Dissertation: Evaluating a Simple Network Monitoring Protocol
This study is an evaluation of a Simple Network Monitoring Protocol (SNMP), a network monitoring protocol that is commonly used in the industry to monitor networks. SNMP is based on the first network monitoring protocol, which is the Simple Gateway Monitoring Protocol (SGMP). There are three versions of this protocol, these being the SNMPv1, SNMPv2c and SNMPv3 and all use the 161 predefined UDP port to send SNMP messages on it. In particular, this study seeks to determine the possible reason/s why Windows systems do not support the latest version of the protocol while a Linux system does.
All the SNMP versions use a database to manage entities and this is called the Management Information Base (MIB). For the testing scenario, multiple virtual network tools were used. To create the virtual machines that would host all the Windows operating systems, Linux operating system and one Kali Linux host, the Oracle Virtual Box was chosen. A network simulator was set up to interconnect these virtual machines.

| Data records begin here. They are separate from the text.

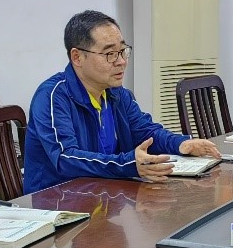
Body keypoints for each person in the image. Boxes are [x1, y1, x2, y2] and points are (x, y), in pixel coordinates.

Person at [23, 11, 220, 193]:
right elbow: (66, 158)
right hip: (56, 203)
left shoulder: (117, 94)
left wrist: (182, 144)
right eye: (110, 54)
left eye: (123, 51)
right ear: (77, 57)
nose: (121, 61)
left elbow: (145, 132)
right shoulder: (52, 96)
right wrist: (128, 163)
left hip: (103, 197)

The GNS3 is a program that allows the integration of the virtual machines created using the Oracle Virtual Box directly and thereby allowing for a more realistic scenario. To monitor the SNMP host created on the GNS3, there was the need for a network monitoring tool that uses all the SNMP versions to monitor devices on a network. Cacti is one of the most commonly network monitoring tools used in the industry. Finally, to simulate a normal amount of network traffic between the devices on both Linux and Windows systems, each of the clients would have installed a program called NetflowGenerator, which, as its name implies, directs network traffic to a single target (Windows Server in the case of the Windows network and Linux Ubuntu Server for the Linux network).
After extensive testing on the scenario created by using GNS3 and the graphical tool on Cacti, the result demonstrated no significant difference between using SNMPv2c and SNMPv3, since when the devices that hosted the various types of protocols were under attack, they reacted almost the same. In testing the network, a DDOS attack was carried out using the afore-mentioned process. In conclusion, although there are small advantages when using SNMPv3 in terms of security, they are not enough to warrant the implementation of such protocol version.